Output all entries precisely.

Segment Start: Given data

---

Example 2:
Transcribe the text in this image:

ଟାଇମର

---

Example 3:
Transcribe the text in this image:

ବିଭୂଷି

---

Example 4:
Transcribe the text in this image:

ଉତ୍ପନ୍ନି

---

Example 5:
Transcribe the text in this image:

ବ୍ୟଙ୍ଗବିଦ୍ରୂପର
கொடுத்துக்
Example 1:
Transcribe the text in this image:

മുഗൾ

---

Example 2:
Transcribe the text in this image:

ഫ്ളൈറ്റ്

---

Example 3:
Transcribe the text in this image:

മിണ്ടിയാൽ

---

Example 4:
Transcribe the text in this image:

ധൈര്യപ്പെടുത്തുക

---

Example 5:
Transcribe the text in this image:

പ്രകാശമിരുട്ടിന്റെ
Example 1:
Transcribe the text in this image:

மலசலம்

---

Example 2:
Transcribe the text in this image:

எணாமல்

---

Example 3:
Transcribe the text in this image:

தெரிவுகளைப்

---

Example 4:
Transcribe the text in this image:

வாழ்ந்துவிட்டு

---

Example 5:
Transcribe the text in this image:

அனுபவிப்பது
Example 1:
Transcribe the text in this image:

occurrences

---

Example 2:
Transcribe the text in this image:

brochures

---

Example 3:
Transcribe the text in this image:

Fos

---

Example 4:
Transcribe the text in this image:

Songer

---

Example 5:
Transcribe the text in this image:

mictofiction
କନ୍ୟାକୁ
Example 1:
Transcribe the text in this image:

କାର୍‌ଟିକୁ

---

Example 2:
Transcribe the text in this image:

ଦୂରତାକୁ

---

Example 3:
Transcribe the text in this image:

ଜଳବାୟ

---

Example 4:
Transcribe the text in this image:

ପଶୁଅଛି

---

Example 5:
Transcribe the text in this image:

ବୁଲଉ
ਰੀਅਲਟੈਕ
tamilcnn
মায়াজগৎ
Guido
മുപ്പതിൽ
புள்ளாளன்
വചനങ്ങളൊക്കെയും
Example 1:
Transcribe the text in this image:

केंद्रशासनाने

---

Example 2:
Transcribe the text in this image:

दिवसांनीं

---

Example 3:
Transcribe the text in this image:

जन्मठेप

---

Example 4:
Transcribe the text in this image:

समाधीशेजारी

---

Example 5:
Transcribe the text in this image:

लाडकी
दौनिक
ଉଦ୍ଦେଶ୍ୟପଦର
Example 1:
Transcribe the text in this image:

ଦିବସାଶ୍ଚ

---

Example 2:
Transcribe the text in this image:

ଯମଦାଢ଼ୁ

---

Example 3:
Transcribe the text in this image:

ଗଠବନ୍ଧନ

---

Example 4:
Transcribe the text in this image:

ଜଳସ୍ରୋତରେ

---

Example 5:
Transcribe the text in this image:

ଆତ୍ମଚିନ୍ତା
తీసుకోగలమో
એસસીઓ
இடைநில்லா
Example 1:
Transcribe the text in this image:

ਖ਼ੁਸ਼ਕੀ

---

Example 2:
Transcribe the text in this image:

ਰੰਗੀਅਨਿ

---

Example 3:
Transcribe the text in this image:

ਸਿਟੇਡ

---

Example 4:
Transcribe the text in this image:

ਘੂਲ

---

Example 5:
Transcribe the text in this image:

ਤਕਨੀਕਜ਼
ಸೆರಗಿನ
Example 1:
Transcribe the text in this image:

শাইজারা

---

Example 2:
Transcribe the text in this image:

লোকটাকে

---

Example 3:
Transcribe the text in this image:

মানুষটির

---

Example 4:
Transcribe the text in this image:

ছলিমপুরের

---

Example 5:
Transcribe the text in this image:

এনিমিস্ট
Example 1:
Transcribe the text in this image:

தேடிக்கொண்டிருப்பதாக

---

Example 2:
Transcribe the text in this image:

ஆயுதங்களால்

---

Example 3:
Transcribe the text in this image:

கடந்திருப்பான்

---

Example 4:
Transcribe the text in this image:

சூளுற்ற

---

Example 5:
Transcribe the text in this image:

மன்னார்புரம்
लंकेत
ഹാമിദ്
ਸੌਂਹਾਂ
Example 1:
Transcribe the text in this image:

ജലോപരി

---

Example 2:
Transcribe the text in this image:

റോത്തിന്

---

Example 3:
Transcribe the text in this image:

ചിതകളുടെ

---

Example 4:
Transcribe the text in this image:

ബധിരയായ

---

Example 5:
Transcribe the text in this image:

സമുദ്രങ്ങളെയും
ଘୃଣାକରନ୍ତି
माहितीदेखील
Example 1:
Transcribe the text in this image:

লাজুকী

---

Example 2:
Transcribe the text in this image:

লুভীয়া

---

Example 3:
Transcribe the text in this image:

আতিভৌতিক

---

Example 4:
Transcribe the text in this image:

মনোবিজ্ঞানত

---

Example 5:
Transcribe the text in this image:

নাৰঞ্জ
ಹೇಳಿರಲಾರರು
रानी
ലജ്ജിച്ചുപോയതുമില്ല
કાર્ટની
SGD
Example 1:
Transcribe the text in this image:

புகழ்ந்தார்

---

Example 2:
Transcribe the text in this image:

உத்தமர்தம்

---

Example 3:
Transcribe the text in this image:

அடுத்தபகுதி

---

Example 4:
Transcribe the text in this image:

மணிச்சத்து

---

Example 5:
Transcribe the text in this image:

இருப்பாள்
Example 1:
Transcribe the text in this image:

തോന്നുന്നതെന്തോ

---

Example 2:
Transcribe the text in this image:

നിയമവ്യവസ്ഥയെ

Segment End: Given data

The completed task
---

Example 2:
Transcribe the text in this image:

ଟାଇମର

---

Example 3:
Transcribe the text in this image:

ବିଭୂଷି

---

Example 4:
Transcribe the text in this image:

ଉତ୍ପନ୍ନି

---

Example 5:
Transcribe the text in this image:

ବ୍ୟଙ୍ଗବିଦ୍ରୂପର
கொடுத்துக்
Example 1:
Transcribe the text in this image:

മുഗൾ

---

Example 2:
Transcribe the text in this image:

ഫ്ളൈറ്റ്

---

Example 3:
Transcribe the text in this image:

മിണ്ടിയാൽ

---

Example 4:
Transcribe the text in this image:

ധൈര്യപ്പെടുത്തുക

---

Example 5:
Transcribe the text in this image:

പ്രകാശമിരുട്ടിന്റെ
Example 1:
Transcribe the text in this image:

மலசலம்

---

Example 2:
Transcribe the text in this image:

எணாமல்

---

Example 3:
Transcribe the text in this image:

தெரிவுகளைப்

---

Example 4:
Transcribe the text in this image:

வாழ்ந்துவிட்டு

---

Example 5:
Transcribe the text in this image:

அனுபவிப்பது
Example 1:
Transcribe the text in this image:

occurrences

---

Example 2:
Transcribe the text in this image:

brochures

---

Example 3:
Transcribe the text in this image:

Fos

---

Example 4:
Transcribe the text in this image:

Songer

---

Example 5:
Transcribe the text in this image:

mictofiction
କନ୍ୟାକୁ
Example 1:
Transcribe the text in this image:

କାର୍‌ଟିକୁ

---

Example 2:
Transcribe the text in this image:

ଦୂରତାକୁ

---

Example 3:
Transcribe the text in this image:

ଜଳବାୟ

---

Example 4:
Transcribe the text in this image:

ପଶୁଅଛି

---

Example 5:
Transcribe the text in this image:

ବୁଲଉ
ਰੀਅਲਟੈਕ
tamilcnn
মায়াজগৎ
Guido
മുപ്പതിൽ
புள்ளாளன்
വചനങ്ങളൊക്കെയും
Example 1:
Transcribe the text in this image:

केंद्रशासनाने

---

Example 2:
Transcribe the text in this image:

दिवसांनीं

---

Example 3:
Transcribe the text in this image:

जन्मठेप

---

Example 4:
Transcribe the text in this image:

समाधीशेजारी

---

Example 5:
Transcribe the text in this image:

लाडकी
दौनिक
ଉଦ୍ଦେଶ୍ୟପଦର
Example 1:
Transcribe the text in this image:

ଦିବସାଶ୍ଚ

---

Example 2:
Transcribe the text in this image:

ଯମଦାଢ଼ୁ

---

Example 3:
Transcribe the text in this image:

ଗଠବନ୍ଧନ

---

Example 4:
Transcribe the text in this image:

ଜଳସ୍ରୋତରେ

---

Example 5:
Transcribe the text in this image:

ଆତ୍ମଚିନ୍ତା
తీసుకోగలమో
એસસીઓ
இடைநில்லா
Example 1:
Transcribe the text in this image:

ਖ਼ੁਸ਼ਕੀ

---

Example 2:
Transcribe the text in this image:

ਰੰਗੀਅਨਿ

---

Example 3:
Transcribe the text in this image:

ਸਿਟੇਡ

---

Example 4:
Transcribe the text in this image:

ਘੂਲ

---

Example 5:
Transcribe the text in this image:

ਤਕਨੀਕਜ਼
ಸೆರಗಿನ
Example 1:
Transcribe the text in this image:

শাইজারা

---

Example 2:
Transcribe the text in this image:

লোকটাকে

---

Example 3:
Transcribe the text in this image:

মানুষটির

---

Example 4:
Transcribe the text in this image:

ছলিমপুরের

---

Example 5:
Transcribe the text in this image:

এনিমিস্ট
Example 1:
Transcribe the text in this image:

தேடிக்கொண்டிருப்பதாக

---

Example 2:
Transcribe the text in this image:

ஆயுதங்களால்

---

Example 3:
Transcribe the text in this image:

கடந்திருப்பான்

---

Example 4:
Transcribe the text in this image:

சூளுற்ற

---

Example 5:
Transcribe the text in this image:

மன்னார்புரம்
लंकेत
ഹാമിദ്
ਸੌਂਹਾਂ
Example 1:
Transcribe the text in this image:

ജലോപരി

---

Example 2:
Transcribe the text in this image:

റോത്തിന്

---

Example 3:
Transcribe the text in this image:

ചിതകളുടെ

---

Example 4:
Transcribe the text in this image:

ബധിരയായ

---

Example 5:
Transcribe the text in this image:

സമുദ്രങ്ങളെയും
ଘୃଣାକରନ୍ତି
माहितीदेखील
Example 1:
Transcribe the text in this image:

লাজুকী

---

Example 2:
Transcribe the text in this image:

লুভীয়া

---

Example 3:
Transcribe the text in this image:

আতিভৌতিক

---

Example 4:
Transcribe the text in this image:

মনোবিজ্ঞানত

---

Example 5:
Transcribe the text in this image:

নাৰঞ্জ
ಹೇಳಿರಲಾರರು
रानी
ലജ്ജിച്ചുപോയതുമില്ല
કાર્ટની
SGD
Example 1:
Transcribe the text in this image:

புகழ்ந்தார்

---

Example 2:
Transcribe the text in this image:

உத்தமர்தம்

---

Example 3:
Transcribe the text in this image:

அடுத்தபகுதி

---

Example 4:
Transcribe the text in this image:

மணிச்சத்து

---

Example 5:
Transcribe the text in this image:

இருப்பாள்
Example 1:
Transcribe the text in this image:

തോന്നുന്നതെന്തോ

---

Example 2:
Transcribe the text in this image:

നിയമവ്യവസ്ഥയെ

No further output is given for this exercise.